Now, van de Broek stood before the new South Africa’s Truth and Reconciliation Commission.  The Commissioners (including the Anglican bishop Desmond Tutu) asked the woman what she wanted.  “I want three things,” she said very calmly: 

    1. I want Mr. van de Broek to take me to the place where they burned my husband’s body.  I would like to gather up the dust and give him a decent burial.
 
    1. Second, Mr. van de Broek took all my family away from me, and I still have a lot of love to give.  Twice a month, I would like for him to come to the ghetto and spend a day with me so I can be a mother to him.
 
    1. Third, I would like Mr. van de Broek to know that he is forgiven by God, and that I forgive him, too.  I would like someone to lead me to where he is seated, so I can embrace him and he can know my forgiveness is real.
 

      (Quoted from the writing of Stanley W. Green, The Canadian Mennonite, September 4, 2000, p. 11.) 

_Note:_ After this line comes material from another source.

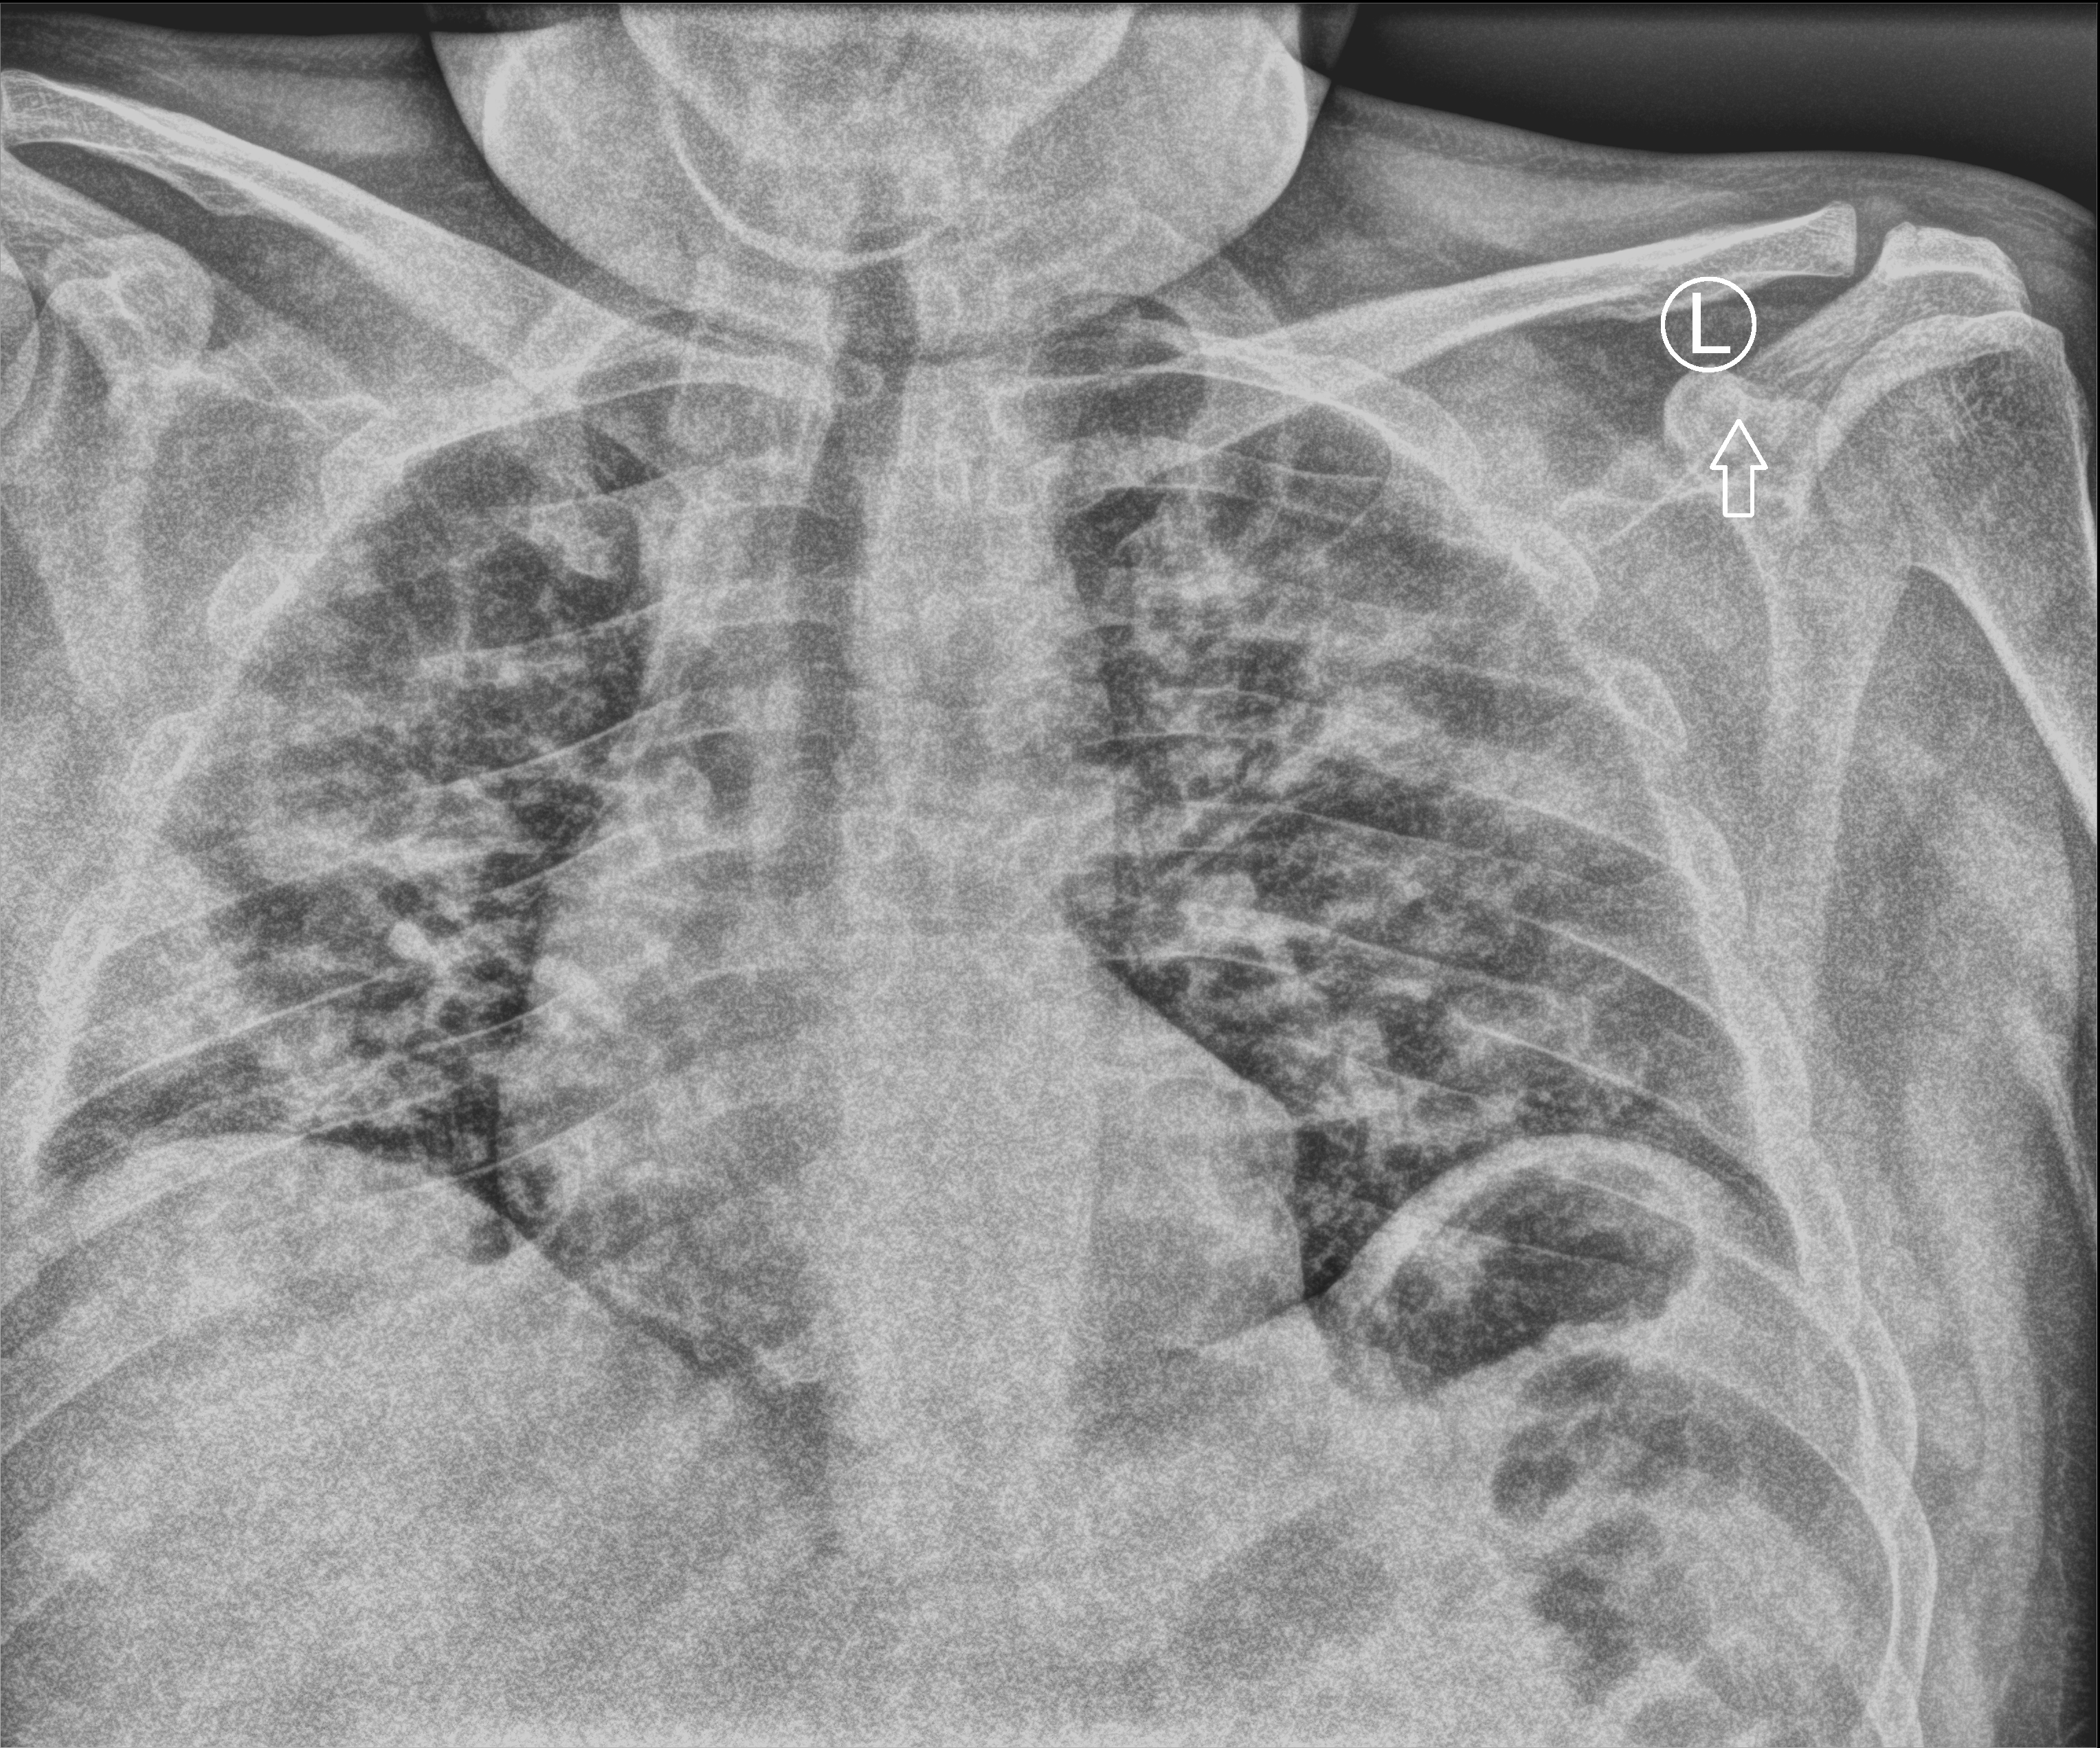
Portable chest radiograph; anteroposterior (AP) projection. Patient hospitalised with COVID-19; female, aged 18–59 years.
Hospital-stay facts (about this admission, not read from this image; timing relative to this image not recorded):
- mechanically ventilated during this hospital stay: yes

The heart of any matter is always a matter of the heart.  Oh, we can and should talk, argue, and debate.  We can and should vote.  We can and should assert our political clout.  We can and should protest.  We can write letters.  But where does it begin?  It begins here (in your heart and mine). 

The apostle Paul sums it all up:  “All this is from God, who reconciled us to himself through Christ and gave us the ministry of reconciliation…” (2 Corinthians 5:18). 

When we partake of Communion, Christ’s spirit can and will enter us.  Our response is to give our own body and blood – our real selves and resources – to be poured liberally into the wounds of our world.  We are called to be people of conviction, not conformity; of moral nobility, not social respectability.  We are commanded to live differently and to live according to a higher loyalty.   

We must make a choice.  Will we march to the drumbeat of conformity and respectability, or will we, listening to the beat of a more distant drum, move to its echoing sounds? Will we dance to the music of our time, or will we, risking criticism and abuse, stride to the soul-saving music of God’s eternity? 

While you and I, standing alone or sitting together, we may conclude that we are insignificant grains of “salt,” or mere specks of sand on the landscape, I would remind us that there are over 600 million of us, Christians worldwide.  And, oh, the difference we will one day make and be.  Amen.